▶ Task prompt: Repeat the lines below from the very first one through the one containing "BPKB hilang, segera laporkan kehilangan", with both ends included. Leave the pictures out of your answer.

========

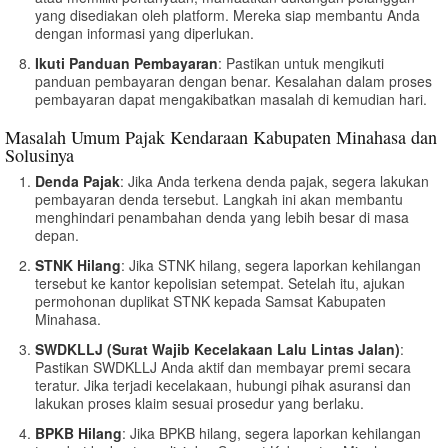
yang disediakan oleh platform. Mereka siap membantu Anda
dengan informasi yang diperlukan.
Ikuti Panduan Pembayaran
: Pastikan untuk mengikuti
panduan pembayaran dengan benar. Kesalahan dalam proses
pembayaran dapat mengakibatkan masalah di kemudian hari.
Masalah Umum Pajak Kendaraan Kabupaten Minahasa dan
Solusinya
Denda Pajak
: Jika Anda terkena denda pajak, segera lakukan
pembayaran denda tersebut. Langkah ini akan membantu
menghindari penambahan denda yang lebih besar di masa
depan.
STNK Hilang
: Jika STNK hilang, segera laporkan kehilangan
tersebut ke kantor kepolisian setempat. Setelah itu, ajukan
permohonan duplikat STNK kepada Samsat Kabupaten
Minahasa.
SWDKLLJ (Surat Wajib Kecelakaan Lalu Lintas Jalan)
:
Pastikan SWDKLLJ Anda aktif dan membayar premi secara
teratur. Jika terjadi kecelakaan, hubungi pihak asuransi dan
lakukan proses klaim sesuai prosedur yang berlaku.
BPKB Hilang
: Jika BPKB hilang, segera laporkan kehilangan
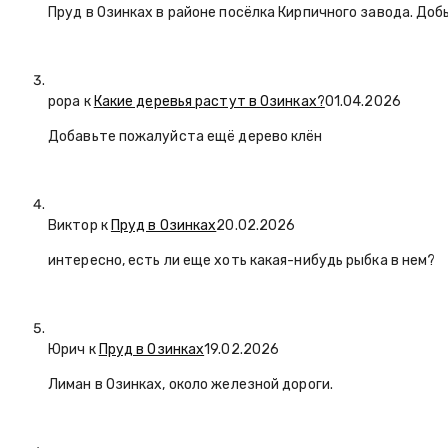
Пруд в Озинках в районе посёлка Кирпичного завода. Доб
popa
к
Какие деревья растут в Озинках?
01.04.2026
Добавьте пожалуйста ещё дерево клён
Виктор к
Пруд в Озинках
20.02.2026
интересно, есть ли еще хоть какая-нибудь рыбка в нем?
Юрич
к
Пруд в Озинках
19.02.2026
Лиман в Озинках, около железной дороги.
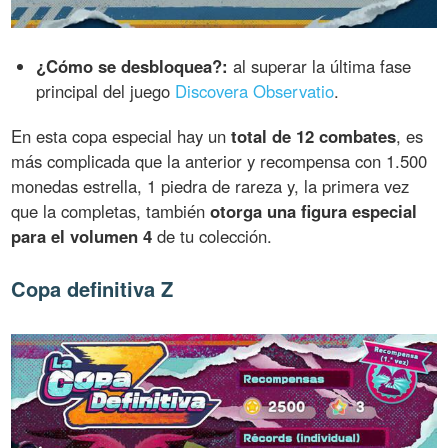
¿Cómo se desbloquea?:
al superar la última fase
principal del juego
Discovera Observatio
.
En esta copa especial hay un
total de 12 combates
, es
más complicada que la anterior y recompensa con 1.500
monedas estrella, 1 piedra de rareza y, la primera vez
que la completas, también
otorga una figura especial
para el volumen 4
de tu colección.
Copa definitiva Z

========

▶ Task answer:
yang disediakan oleh platform. Mereka siap membantu Anda
dengan informasi yang diperlukan.
Ikuti Panduan Pembayaran
: Pastikan untuk mengikuti
panduan pembayaran dengan benar. Kesalahan dalam proses
pembayaran dapat mengakibatkan masalah di kemudian hari.
Masalah Umum Pajak Kendaraan Kabupaten Minahasa dan
Solusinya
Denda Pajak
: Jika Anda terkena denda pajak, segera lakukan
pembayaran denda tersebut. Langkah ini akan membantu
menghindari penambahan denda yang lebih besar di masa
depan.
STNK Hilang
: Jika STNK hilang, segera laporkan kehilangan
tersebut ke kantor kepolisian setempat. Setelah itu, ajukan
permohonan duplikat STNK kepada Samsat Kabupaten
Minahasa.
SWDKLLJ (Surat Wajib Kecelakaan Lalu Lintas Jalan)
:
Pastikan SWDKLLJ Anda aktif dan membayar premi secara
teratur. Jika terjadi kecelakaan, hubungi pihak asuransi dan
lakukan proses klaim sesuai prosedur yang berlaku.
BPKB Hilang
: Jika BPKB hilang, segera laporkan kehilangan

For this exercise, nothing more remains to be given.